▶ **Exercise directions**
Answer these questions from the passage on oil investment and unconventional oil production:
(a) What was investment in the oil industry in 2014 and in 2016?
(b) By what percentage did upstream investment grow in 2017?
(c) What does the production outlook section consider the key factor for the future cost of unconventional oil production?

▶ **Source extract**

-------

Oil break-even prices for the budgets of leading oil producers (Source: Authors’ research, based on Slav, 2017 and Carpenter, 2017).

And while conventional oil producers managed to negate the short-term effects of low oil prices, market dynamics led to a sharp drop of investment in oil industry, from 681 billion US$ in 2014 to 436 billion US$ in 2016 (IEA, 2018a). In 2017 upstream investment rebounded with a 4% growth due to sustained oil prices recovery mostly driven by spendings in North America (IEA, 2018b). In the volatile price environment, relatively short shale projects turned out as more attractive for many investors (Stedman and Green, 2017) while capital spending on other oil types, both conventional and unconventional remains discreet. Yet, given the substantial inertia of the industry, the impact of divestment will not become apparent until 2020’s.

4 Unconventional oil production outlook

According to the study, unconventional oil has already made a significant impact on the contemporary oil market. However, despite the fait accompli of the American “shale revolution” and large-scale development of Canada’s oil sands, there are still significant uncertainties associated with the future potential for their production. We consider the rate of development of production technologies for low permeability reservoirs and heavy oil as key factor, which will determine the further dynamics of the cost of unconventional oil production, and as a result, its competitiveness in the global market, and therefore, production volumes.

-------

▶ **Extracted material**
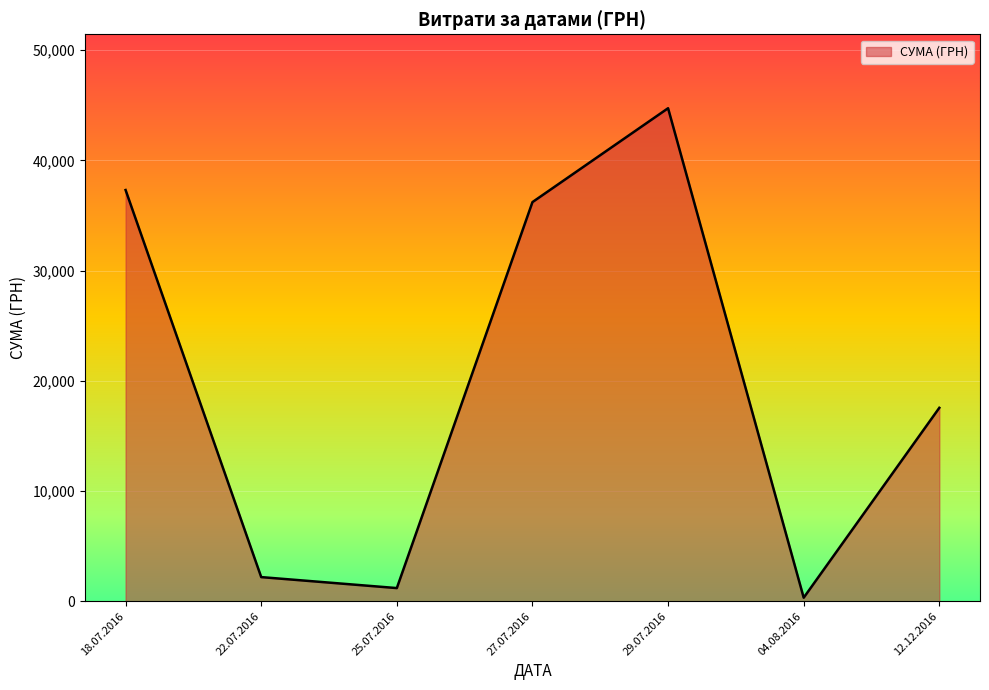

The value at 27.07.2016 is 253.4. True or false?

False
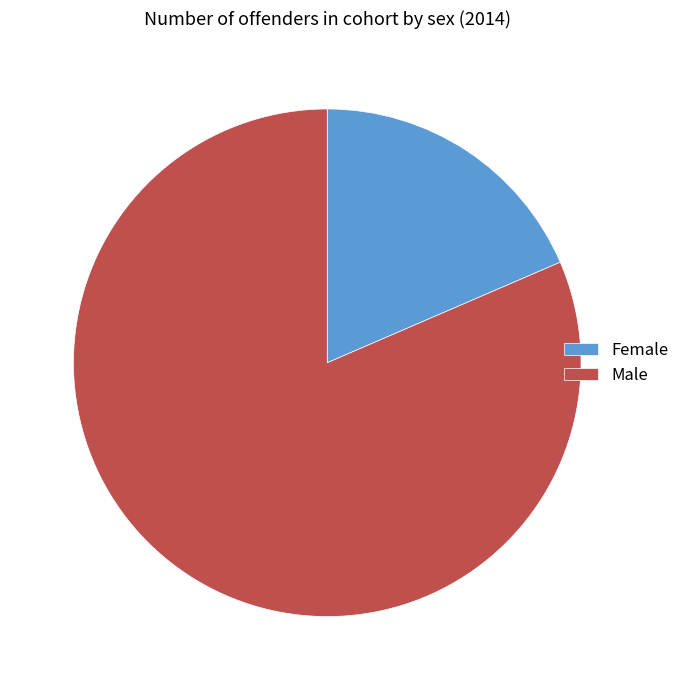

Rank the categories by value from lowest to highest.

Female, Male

-------

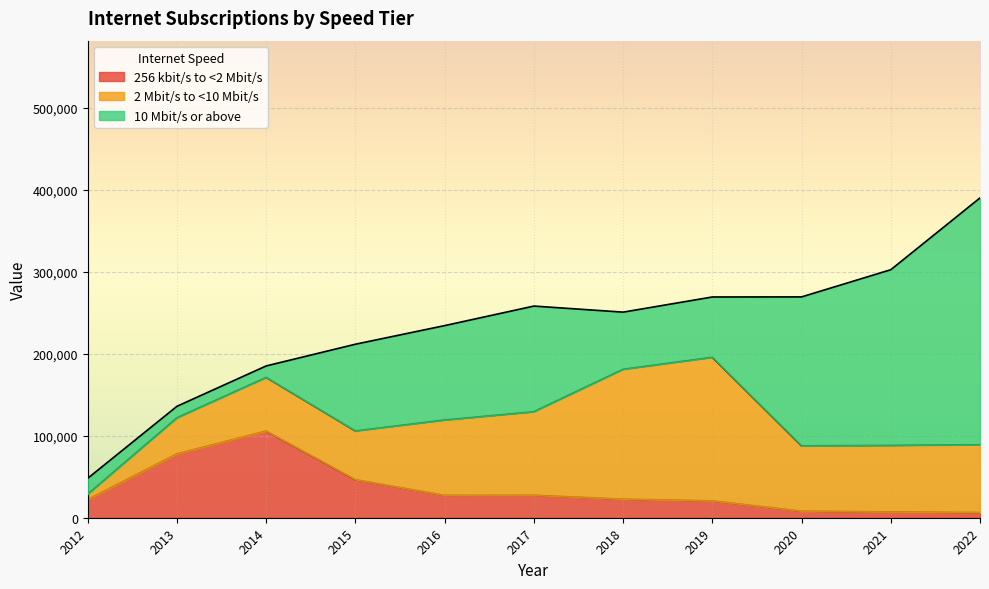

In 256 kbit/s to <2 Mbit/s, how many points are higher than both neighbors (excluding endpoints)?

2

-------

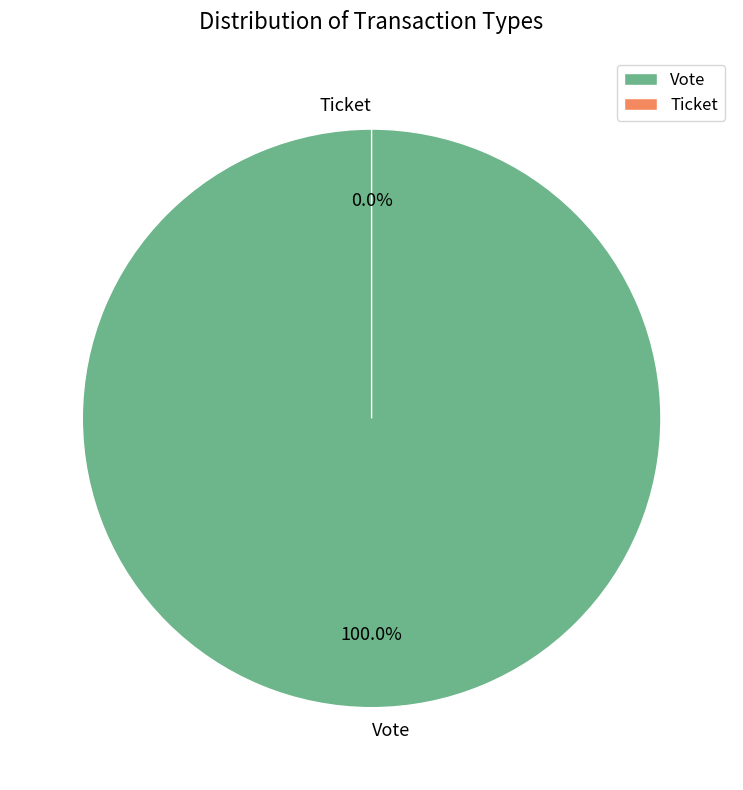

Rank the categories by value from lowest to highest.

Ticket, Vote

-------

▶ **Exercise output**
(a) 681 billion US$ in 2014 and 436 billion US$ in 2016.
(b) 4%.
(c) The rate of development of production technologies for low permeability reservoirs and heavy oil.